Hope things start to go better for your DD real soon. My DD (17) and her boyfriend of 2 1/2 years broke up about 2 months ago, it was hard for her and I think even harder for me!!! The worst thing is that he started dating a new girl right away. He was telling everyone how much he loves this new girl within a week after they started dating. DD is friends with all of his friends so they see a lot of each other. They sit at the same table at lunch and he won't even talk to her. He did not like DD's best friend when they were dating, now he calls her and talks to her all the time. DD is handling it pretty well, although she still has some bad days. He was part of the family so we all miss him. I hope there are many happy times ahead for your DD.
I was 16 when I had my first boyfriend and break-up. After that sad episode, my older sister recommended that I read "Shadowlands." The idea that "The pain now is part of the happiness then" was never more true and is something I lean on still. And you are right that "this too shall pass." Good luck.
Hey Pop Daddy, maybe you could start a new business: Pop Daddy's DIS Daughters Protection Service.
Do I get a discount if I sign up as your first client????
I can feel your daughter's pain, but it's good she could cry on your shoulder.
I had my first "real" boyfriend at 14. We went steady for 2-1/2 years. He broke up with me and I was so hurt, but all my mother could say was "there are lots of other fish in the sea." She couldn't understand why I was crying and she really wasn't sympathetic at all. She had never had a "steady boyfriend" in school and really didn't know what it felt like to be dumped.
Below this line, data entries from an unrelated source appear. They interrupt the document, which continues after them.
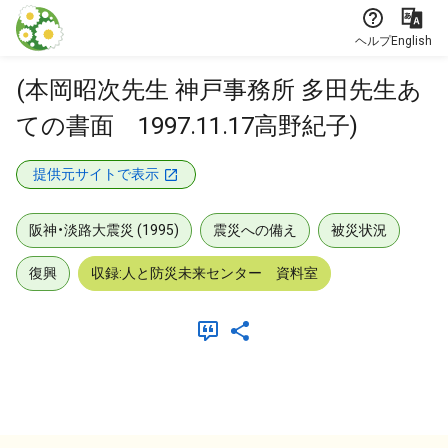
本文に飛ぶ
ヘルプ
English
(本岡昭次先生 神戸事務所 多田先生あ
ての書面 1997.11.17高野紀子)
提供元サイトで表示
阪神・淡路大震災 (1995)
震災への備え
被災状況
復興
収録:人と防災未来センター 資料室
メタデータ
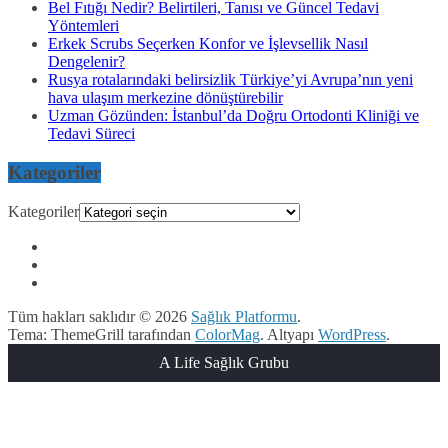
Bel Fıtığı Nedir? Belirtileri, Tanısı ve Güncel Tedavi
Yöntemleri
Erkek Scrubs Seçerken Konfor ve İşlevsellik Nasıl
Dengelenir?
Rusya rotalarındaki belirsizlik Türkiye’yi Avrupa’nın yeni
hava ulaşım merkezine dönüştürebilir
Uzman Gözünden: İstanbul’da Doğru Ortodonti Kliniği ve
Tedavi Süreci
Kategoriler
Kategoriler
Tüm hakları saklıdır © 2026
Sağlık Platformu
.
Tema: ThemeGrill tarafından
ColorMag
. Altyapı
WordPress
.
A Life Sağlık Grubu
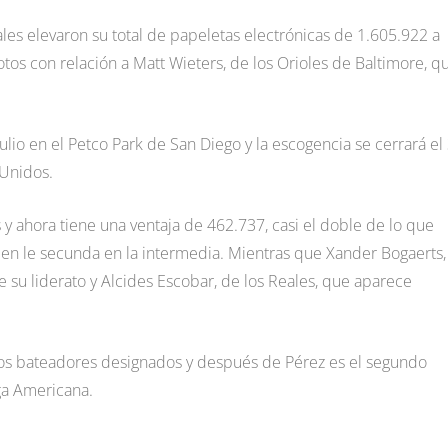
ales elevaron su total de papeletas electrónicas de 1.605.922 a
tos con relación a Matt Wieters, de los Orioles de Baltimore, q
julio en el Petco Park de San Diego y la escogencia se cerrará el
 Unidos.
os y ahora tiene una ventaja de 462.737, casi el doble de lo que
en le secunda en la intermedia. Mientras que Xander Bogaerts,
 su liderato y Alcides Escobar, de los Reales, que aparece
los bateadores designados y después de Pérez es el segundo
ga Americana.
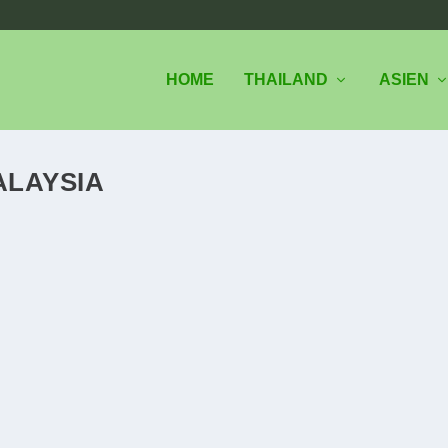
HOME
THAILAND
ASIEN
ALAYSIA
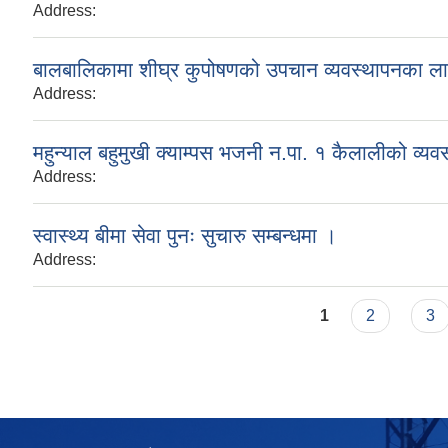
Address:
बालबालिकामा शीघ्र कुपोषणको उपचान व्यवस्थापनका लागी
Address:
महुन्याल बहुमुखी क्याम्पस भजनी न.पा. १ कैलालीको व्यवसा
Address:
स्वास्थ्य बीमा सेवा पुनः सुचारु सम्बन्धमा ।
Address:
Pages
1
2
3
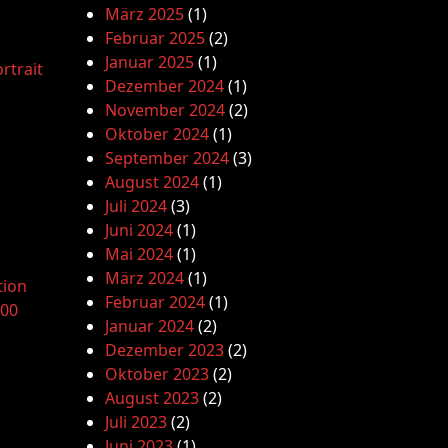
März 2025
(1)
Februar 2025
(2)
Januar 2025
(1)
rtrait
Dezember 2024
(1)
November 2024
(2)
Oktober 2024
(1)
September 2024
(3)
August 2024
(1)
Juli 2024
(3)
Juni 2024
(1)
Mai 2024
(1)
März 2024
(1)
tion
Februar 2024
(1)
.00
Januar 2024
(2)
Dezember 2023
(2)
Oktober 2023
(2)
August 2023
(2)
Juli 2023
(2)
Juni 2023
(1)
Aww....it really is sad. My DD17 is going through the same "take a break" right now with her BF of 1 1/2 years. Except she refuses to talk to me about it, and is very busy *pretending* that there is nothing wrong. Maybe she is trying to save face, I just don't know. In the meantime, I'm just trying to give her some space, and be available to talk about "other" stuff. Looking back, perhaps we were too accepting of their relationship - we always included BF in our family activities, and really enjoyed having him around. Now it feels like part of the family is missing.
It's hard. Gosh, maybe us parents should form a "heartbroken child" support group!
all the posts about the mom's missing the boyfriends maybe me think of my high school boyfriend. I dated him for 4 years (from a jr in high school to jr in college). When we broke up he said "now is the hard part - i have to tell my mom - i think if she had a choice she would keep you instead of me!".
Even in the saddness of it all that made me laugh.
Looking back, perhaps we were too accepting of their relationship - we always included BF in our family activities, and really enjoyed having him around. Now it feels like part of the family is missing.
My thoughts exactly!!!! He went on Disney vacations with us, went to Arizona with us and went camping with us on weekends. They never fought and everything was going fine. Everyone thought they were going to get married. Now I think that we shouldn't have let her get so serious. I still miss him and I keep hoping they will get back together. I know I should give it up but I just can't yet! Anyway good luck to all the moms & daughters who are going through this right now. I hope there are better days ahead real soon for everyone.